We conclude, therefore, that the phrase “causes the law enforcement officer to engage in a high-speed vehicle pursuit” is not unconstitutionally vague. In our view, this language is not so imprecise that it is impossible to determine from its plain and ordinary meaning what the legislature intended to prohibit. Cf. Brown v. State, 629 So.2d 841, 843 (Fla.1994) (undefined statutory phrase’s imprecision made it impossible to tell what legislature intended to target). Accordingly, because section 816.1935(2) is not impermissibly vague in all of its applications, as demonstrated by the facts of this ease, and because it adequately specifies a comprehensible standard of prohibited core conduct, we hold that it is facially constitutional.
As a consequence of our holding, we are constrained by fundamental principles of appellate review from deciding whether the hypothetical posed by the trial court would fall within the proscriptions of section 316.1935(2). Sandstrom v. Leader, 370 So.2d 3, 6 (Fla.1979); see also Broadrick, 413 U.S. at 610-611, 93 S.Ct. at 2915 (except in limited circumstances, such as the area of the First Amendment, courts should scrutinize the constitutionality of a statute only as applied to the facts before it because “under our constitutional system courts are not roving commissions assigned to pass judgment on the validity of the Nation’s laws”.). Thus, as previously noted, the fact “[t]hat marginal cases might exist where doubts may arise as to whether there may be prosecution under [this statute] does not render the enactment unconstitutionally vague.” Sandstrom, 370 So.2d at 6.

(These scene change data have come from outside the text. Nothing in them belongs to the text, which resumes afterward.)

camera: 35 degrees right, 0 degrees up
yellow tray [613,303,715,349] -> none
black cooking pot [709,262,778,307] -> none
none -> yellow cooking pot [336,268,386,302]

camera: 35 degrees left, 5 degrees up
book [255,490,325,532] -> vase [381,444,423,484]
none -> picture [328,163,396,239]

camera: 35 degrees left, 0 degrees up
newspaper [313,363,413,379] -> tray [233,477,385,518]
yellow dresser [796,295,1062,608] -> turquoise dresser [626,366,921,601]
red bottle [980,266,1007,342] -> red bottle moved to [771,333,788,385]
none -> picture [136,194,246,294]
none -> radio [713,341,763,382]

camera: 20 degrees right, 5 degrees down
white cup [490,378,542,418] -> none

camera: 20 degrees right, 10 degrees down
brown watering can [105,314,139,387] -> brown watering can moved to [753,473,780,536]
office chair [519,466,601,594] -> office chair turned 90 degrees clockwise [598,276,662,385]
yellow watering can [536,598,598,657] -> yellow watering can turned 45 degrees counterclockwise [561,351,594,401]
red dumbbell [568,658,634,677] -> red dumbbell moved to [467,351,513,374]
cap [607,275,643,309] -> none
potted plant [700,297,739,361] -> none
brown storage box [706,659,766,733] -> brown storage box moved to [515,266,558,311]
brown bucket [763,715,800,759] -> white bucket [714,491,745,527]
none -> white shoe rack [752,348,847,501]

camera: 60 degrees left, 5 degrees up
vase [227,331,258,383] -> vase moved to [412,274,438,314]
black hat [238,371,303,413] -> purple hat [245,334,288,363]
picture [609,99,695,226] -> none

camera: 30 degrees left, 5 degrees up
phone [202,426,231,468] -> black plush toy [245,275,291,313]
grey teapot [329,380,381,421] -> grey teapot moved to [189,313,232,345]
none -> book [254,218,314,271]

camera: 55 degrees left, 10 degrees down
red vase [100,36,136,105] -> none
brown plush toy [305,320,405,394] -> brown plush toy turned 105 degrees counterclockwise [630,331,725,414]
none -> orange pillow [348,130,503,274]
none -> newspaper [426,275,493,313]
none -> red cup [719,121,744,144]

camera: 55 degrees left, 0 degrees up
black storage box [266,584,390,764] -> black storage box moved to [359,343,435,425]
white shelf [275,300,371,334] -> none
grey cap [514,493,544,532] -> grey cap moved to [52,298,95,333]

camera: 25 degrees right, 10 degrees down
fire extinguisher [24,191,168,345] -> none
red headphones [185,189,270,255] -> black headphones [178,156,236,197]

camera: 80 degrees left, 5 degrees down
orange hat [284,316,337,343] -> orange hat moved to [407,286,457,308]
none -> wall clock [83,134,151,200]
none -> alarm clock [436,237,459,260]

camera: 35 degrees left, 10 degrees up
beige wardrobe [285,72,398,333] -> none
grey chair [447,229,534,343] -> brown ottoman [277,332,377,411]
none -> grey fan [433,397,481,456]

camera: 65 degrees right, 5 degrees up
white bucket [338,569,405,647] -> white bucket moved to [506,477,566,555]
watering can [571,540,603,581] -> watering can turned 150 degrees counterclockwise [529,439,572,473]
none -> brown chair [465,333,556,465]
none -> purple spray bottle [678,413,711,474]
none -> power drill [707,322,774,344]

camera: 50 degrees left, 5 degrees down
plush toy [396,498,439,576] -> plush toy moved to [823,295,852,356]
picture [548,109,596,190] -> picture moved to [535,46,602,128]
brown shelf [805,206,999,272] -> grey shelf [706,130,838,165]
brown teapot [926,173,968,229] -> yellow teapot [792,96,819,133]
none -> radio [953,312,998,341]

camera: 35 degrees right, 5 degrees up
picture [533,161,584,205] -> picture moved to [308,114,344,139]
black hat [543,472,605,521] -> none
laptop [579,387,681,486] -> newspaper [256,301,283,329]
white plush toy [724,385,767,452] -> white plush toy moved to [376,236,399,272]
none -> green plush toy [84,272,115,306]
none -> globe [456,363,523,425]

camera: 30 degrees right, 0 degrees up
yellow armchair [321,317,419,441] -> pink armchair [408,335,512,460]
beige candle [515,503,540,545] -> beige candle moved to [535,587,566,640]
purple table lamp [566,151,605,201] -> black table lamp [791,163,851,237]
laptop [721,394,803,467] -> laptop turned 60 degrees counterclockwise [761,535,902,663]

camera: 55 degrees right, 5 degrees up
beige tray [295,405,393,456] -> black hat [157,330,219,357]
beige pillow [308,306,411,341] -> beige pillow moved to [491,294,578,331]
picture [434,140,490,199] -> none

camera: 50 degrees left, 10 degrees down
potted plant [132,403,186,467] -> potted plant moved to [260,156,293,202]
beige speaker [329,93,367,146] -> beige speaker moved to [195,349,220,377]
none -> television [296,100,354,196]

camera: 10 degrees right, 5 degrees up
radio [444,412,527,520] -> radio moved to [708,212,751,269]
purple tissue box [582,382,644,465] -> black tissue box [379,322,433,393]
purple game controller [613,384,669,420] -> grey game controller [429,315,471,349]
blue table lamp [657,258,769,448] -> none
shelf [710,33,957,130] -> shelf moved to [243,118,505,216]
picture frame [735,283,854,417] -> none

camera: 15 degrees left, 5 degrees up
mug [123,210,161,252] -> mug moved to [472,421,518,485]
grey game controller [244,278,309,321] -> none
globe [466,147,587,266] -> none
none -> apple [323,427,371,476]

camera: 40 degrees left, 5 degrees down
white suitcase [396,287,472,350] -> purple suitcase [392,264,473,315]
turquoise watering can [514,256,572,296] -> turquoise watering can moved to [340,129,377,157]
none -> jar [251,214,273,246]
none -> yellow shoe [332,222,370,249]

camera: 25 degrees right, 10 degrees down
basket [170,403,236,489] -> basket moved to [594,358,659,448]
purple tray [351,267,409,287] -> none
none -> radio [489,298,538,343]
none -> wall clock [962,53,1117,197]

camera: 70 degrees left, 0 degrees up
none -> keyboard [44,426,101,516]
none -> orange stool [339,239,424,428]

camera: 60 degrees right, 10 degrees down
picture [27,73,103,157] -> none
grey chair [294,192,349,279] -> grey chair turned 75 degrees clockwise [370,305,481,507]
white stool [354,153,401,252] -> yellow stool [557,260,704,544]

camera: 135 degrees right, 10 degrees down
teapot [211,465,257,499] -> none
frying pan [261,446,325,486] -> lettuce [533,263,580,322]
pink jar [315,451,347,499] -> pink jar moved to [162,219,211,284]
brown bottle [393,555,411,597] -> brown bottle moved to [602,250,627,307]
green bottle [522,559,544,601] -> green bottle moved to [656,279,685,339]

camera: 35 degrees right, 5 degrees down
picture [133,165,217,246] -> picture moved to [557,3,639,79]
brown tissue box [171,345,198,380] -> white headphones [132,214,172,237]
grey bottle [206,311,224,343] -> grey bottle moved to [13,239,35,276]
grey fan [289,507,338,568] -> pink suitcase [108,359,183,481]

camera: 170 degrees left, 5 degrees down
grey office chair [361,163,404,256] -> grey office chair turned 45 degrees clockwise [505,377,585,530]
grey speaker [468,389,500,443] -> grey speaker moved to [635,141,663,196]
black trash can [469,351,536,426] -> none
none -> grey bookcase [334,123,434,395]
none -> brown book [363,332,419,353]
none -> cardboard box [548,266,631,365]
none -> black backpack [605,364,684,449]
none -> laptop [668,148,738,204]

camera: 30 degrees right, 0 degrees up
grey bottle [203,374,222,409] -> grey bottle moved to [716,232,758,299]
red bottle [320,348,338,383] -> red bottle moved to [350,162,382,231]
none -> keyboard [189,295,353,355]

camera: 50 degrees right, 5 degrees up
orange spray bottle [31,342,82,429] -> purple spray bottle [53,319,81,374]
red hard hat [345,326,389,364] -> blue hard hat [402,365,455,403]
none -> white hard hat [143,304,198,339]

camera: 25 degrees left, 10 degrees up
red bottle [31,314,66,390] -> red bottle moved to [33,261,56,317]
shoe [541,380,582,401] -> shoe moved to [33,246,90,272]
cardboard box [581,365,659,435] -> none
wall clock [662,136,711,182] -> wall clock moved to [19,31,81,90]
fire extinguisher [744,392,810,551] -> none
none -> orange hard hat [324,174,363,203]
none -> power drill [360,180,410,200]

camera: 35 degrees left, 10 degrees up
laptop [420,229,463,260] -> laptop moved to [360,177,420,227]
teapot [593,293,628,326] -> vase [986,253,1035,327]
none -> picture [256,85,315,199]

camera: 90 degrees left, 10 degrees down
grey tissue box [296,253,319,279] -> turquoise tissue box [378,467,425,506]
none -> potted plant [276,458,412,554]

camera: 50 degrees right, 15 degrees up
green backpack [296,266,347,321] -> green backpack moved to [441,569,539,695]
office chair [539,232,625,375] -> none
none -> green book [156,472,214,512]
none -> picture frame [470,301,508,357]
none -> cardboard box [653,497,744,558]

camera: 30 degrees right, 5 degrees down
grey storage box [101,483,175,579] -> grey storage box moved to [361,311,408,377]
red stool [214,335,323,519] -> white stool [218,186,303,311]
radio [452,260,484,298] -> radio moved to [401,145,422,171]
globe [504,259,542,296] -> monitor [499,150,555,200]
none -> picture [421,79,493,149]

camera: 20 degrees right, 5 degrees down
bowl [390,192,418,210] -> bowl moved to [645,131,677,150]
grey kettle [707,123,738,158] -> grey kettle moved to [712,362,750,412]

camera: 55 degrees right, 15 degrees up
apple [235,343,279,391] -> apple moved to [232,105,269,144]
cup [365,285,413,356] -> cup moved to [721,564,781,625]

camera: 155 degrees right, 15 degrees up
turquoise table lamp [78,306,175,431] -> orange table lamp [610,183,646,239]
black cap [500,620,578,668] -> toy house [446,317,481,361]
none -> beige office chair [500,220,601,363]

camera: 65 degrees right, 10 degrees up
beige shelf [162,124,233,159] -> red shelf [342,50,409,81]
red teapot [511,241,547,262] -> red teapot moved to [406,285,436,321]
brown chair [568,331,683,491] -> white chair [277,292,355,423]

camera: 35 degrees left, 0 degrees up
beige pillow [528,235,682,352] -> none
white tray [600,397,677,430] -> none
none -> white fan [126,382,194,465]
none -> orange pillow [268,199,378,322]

Furthermore, although one might argue that the statutory terms we have individually addressed may pose the possible risk of unconstitutional application to a fact pattern different from that of the appellee’s, “the precise limitations to be placed on the words in question can best be specified when actual cases requiring such interpretation are presented.” State v. Dye, 346 So.2d 538, 542 (Fla.1977). Moreover, as the United States Supreme Court observed in rejecting a vagueness claim to a criminal statute in which First Amendment overtones were not an issue, “[e]ven as to more doubtful cases than that of respondent, we have said that ‘the law is full of instances where a man’s fate depends on his estimating rightly, that is, as the jury subsequently estimates it, some matter of degree.’ ” Powell, 423 U.S. at 93, 96 S. Ct at 320 (quoting Nash v. United States, 229 U.S. 373, 377, 33 S.Ct. 780, 781, 57 L.Ed. 1232 (1913)) (emphasis added).
We conclude, therefore, based on this record, that the trial court erred in declaring section 316.1935(2) facially unconstitutional because the appellee failed to sustain his heavy burden of establishing that this statute is impermissibly vague in all of its applications. Having failed to meet this burden, he cannot complain about the vagueness of the law as applied to the conduct of others. Accordingly, we reverse the trial court’s order, reinstate count one of the information, and remand for further proceedings.
Reversed and remanded for further proceedings.
FRANK, A.C.J., and BLUE, J., concur.